I wrote my own cudaMelloc as follows, which I plan to apply in tensorflow serving (GPU) to trace the cudaMelloc calls via the LD_PRELOAD mechanism (could be used to limit the GPU usage for each tf serving container with proper modification as well).

typedef cudaError_t (*cu_malloc)(void **, size_t);

/* cudaMalloc wrapper function */
cudaError_t cudaMalloc(void **devPtr, size_t size)
{
    //cudaError_t (*cu_malloc)(void **devPtr, size_t size);
    cu_malloc real_cu_malloc = NULL;
    char *error;

    real_cu_malloc = (cu_malloc)dlsym(RTLD_NEXT, "cudaMalloc");
    if ((error = dlerror()) != NULL) {
        fputs(error, stderr);
        exit(1);
    }
    cudaError_t res = real_cu_malloc(devPtr, size);
    printf("cudaMalloc(%d) = %p\n", (int)size, devPtr);
    return res;
}

I compile the above code into a dynamic lib file using the following command:

nvcc --compiler-options "-DRUNTIME -shared -fpic" --cudart=shared -o libmycudaMalloc.so mycudaMalloc.cu -ldl

When applied to a vector_add program compiled with command nvcc -g --cudart=shared -o vector_add_dynamic vector_add.cu, it works well:

root@ubuntu:~# LD_PRELOAD=./libmycudaMalloc.so ./vector_add_dynamic 
cudaMalloc(800000) = 0x7ffe22ce1580
cudaMalloc(800000) = 0x7ffe22ce1588
cudaMalloc(800000) = 0x7ffe22ce1590

But when I apply it to tensorflow serving using the following command, the cudaMelloc calls do not refer to the dynamic lib I wrote.

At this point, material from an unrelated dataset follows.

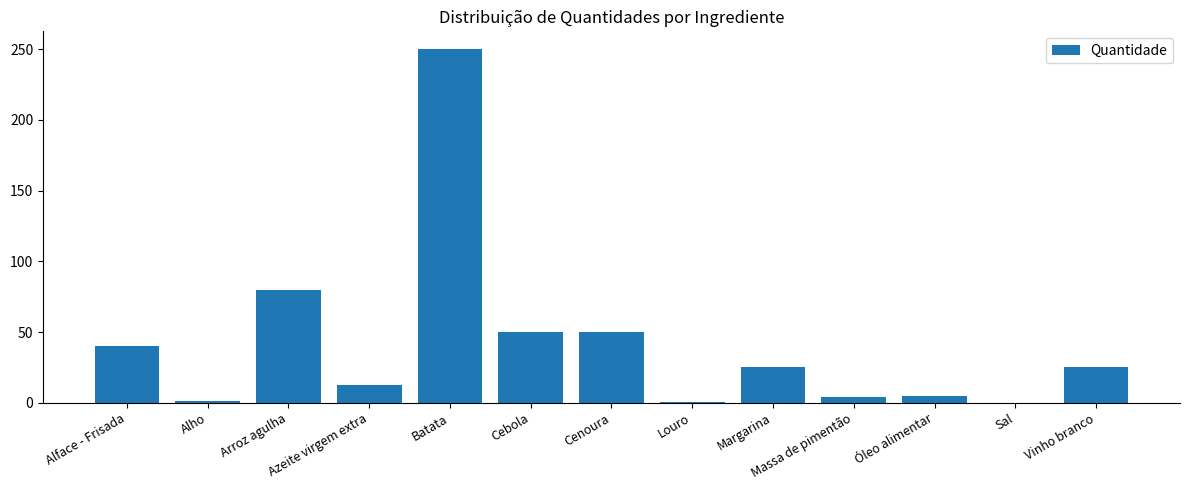

Are the bars grouped side by side (vs. stacked)?

No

root@ubuntu:~# LD_PRELOAD=/root/libmycudaMalloc.so ./tensorflow_model_server --port=8500 --rest_api_port=8501 --model_name=resnet --model_base_path=/models/resnet

So here's my questions:

  1. Is it because that tensorflow-serving is built in a fully static manner, such that tf-serving refers to the libcudart_static.a instead of libcudart.so?

  2. If so, how could I build tf-serving to enable dynamic linking?


Solution

  • Is it because that tensorflow-serving is built in a fully static manner, such that tf-serving refers to the libcudart_static.a instead of libcudart.so?

    It probably isn't built fully-static. You can see whether it is or not by running:

    readelf -d tensorflow_model_server | grep NEEDED
    

    But it probably is linked with libcudart_static.a. You can see whether it is or not with:

    readelf -Ws tensorflow_model_server | grep ' cudaMalloc$'
    

    If you see unresolved (U) symbol (as you would for the vector_add_dynamic binary), then LD_PRELOAD should work. But you'll probably see a defined (T or t) symbol instead.

    If so, how could I build tf-serving to enable dynamic linking?

    Sure: it's open-source. All you have to do is figure out how to build it, then how to build it without libcudart_static.a, and then figure out what (if anything) breaks when you do so.